In July 2010, a randomized trial about the safety of laparoscopy versus laparotomy in early-stage endometrial cancer was published. This randomized trial was done in 21 hospitals in the Netherlands, and 26 gynaecologists with proven sufficient skills in TLH (total laparoscopic hysterectomy) participated. 283 patients with stage I endometrioid adenocarcinoma or complex atypical hyperplasia were randomly allocated (2 : 1) to the intervention group (TLH, n = 187) or control group (TAH, n = 96). The proportion of major complications was 14.6% (27 of 185) in the TLH group versus 14.9% (14 of 94) in the TAH (total abdominal hysterectomy) group, with a difference of −0.3% The proportion of patients with an intraoperative major complication [nine of 279 (3.2%)] was lower than the proportion with a postoperative major complication [32 of 279 (11.5%)] and did not differ between TLH and TAH. The proportion of patients with a minor complication was 13.0% (24 of 185) in the TLH group and 11.7% (11 of 94) in the TAH group.

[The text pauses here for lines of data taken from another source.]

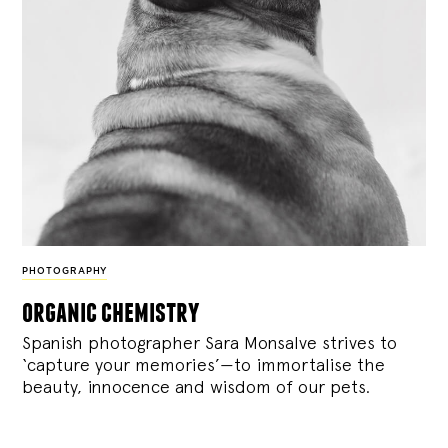
PHOTOGRAPHY
organic chemistry
Spanish photographer Sara Monsalve strives to
‘capture your memories’—to immortalise the
beauty, innocence and wisdom of our pets.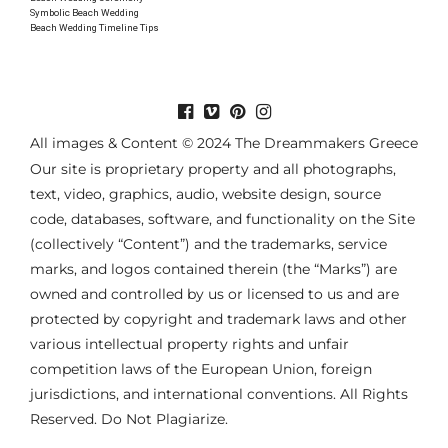
Symbolic Beach Wedding
Beach Wedding Timeline Tips
All images & Content © 2024 The Dreammakers Greece
Our site is proprietary property and all photographs,
text, video, graphics, audio, website design, source
code, databases, software, and functionality on the Site
(collectively “Content”) and the trademarks, service
marks, and logos contained therein (the “Marks”) are
owned and controlled by us or licensed to us and are
protected by copyright and trademark laws and other
various intellectual property rights and unfair
competition laws of the European Union, foreign
jurisdictions, and international conventions. All Rights
Reserved. Do Not Plagiarize.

The results were that TLH (done by skilled surgeons) was beneficial in terms of a shorter hospital stay, less pain, and quicker resumption of daily activities [17].
In 2009, the American Journal of Obstetrics and Gynecology published “Laparoscopic surgery versus laparotomy for early stage endometrial cancer: long-term data of a randomized controlled trial”. The purpose of the study was to compare the long-term safety and efficacy of laparoscopic surgery and laparotomy approaches to early stage endometrial cancer. This was a prospective long-term extension study of a randomized controlled study that included 84 patients with clinical stage I endometrial cancer (laparoscopic surgery group, 40 women; laparotomy group, 38 women). Safety and efficacy data were evaluated and analyzed following the intention-to-treat principle. After a follow-up period of 78 months for laparoscopic surgery and laparotomy groups, respectively, no difference in the cumulative recurrence rates [8/40 (20.0%) and 7/38 (18.4%); p = 0.860] and deaths [7/40 (17.5%) and 6/38 (15.8%) patients; p = 0.839] was detected between groups. No significant differences in overall (p = 0.535) and disease-free (p = 0.512) survival were observed. The laparoscopic surgery approach to early stage endometrial cancer is as safe and effective a procedure as the laparotomy approach [18].
Taking into consideration all of the above arguments if an experienced endoscopic surgeon and proper laparoscopic equipment are available, laparoscopy might become the method of choice for treatment of stage I endometrial cancer [9, 12, 16].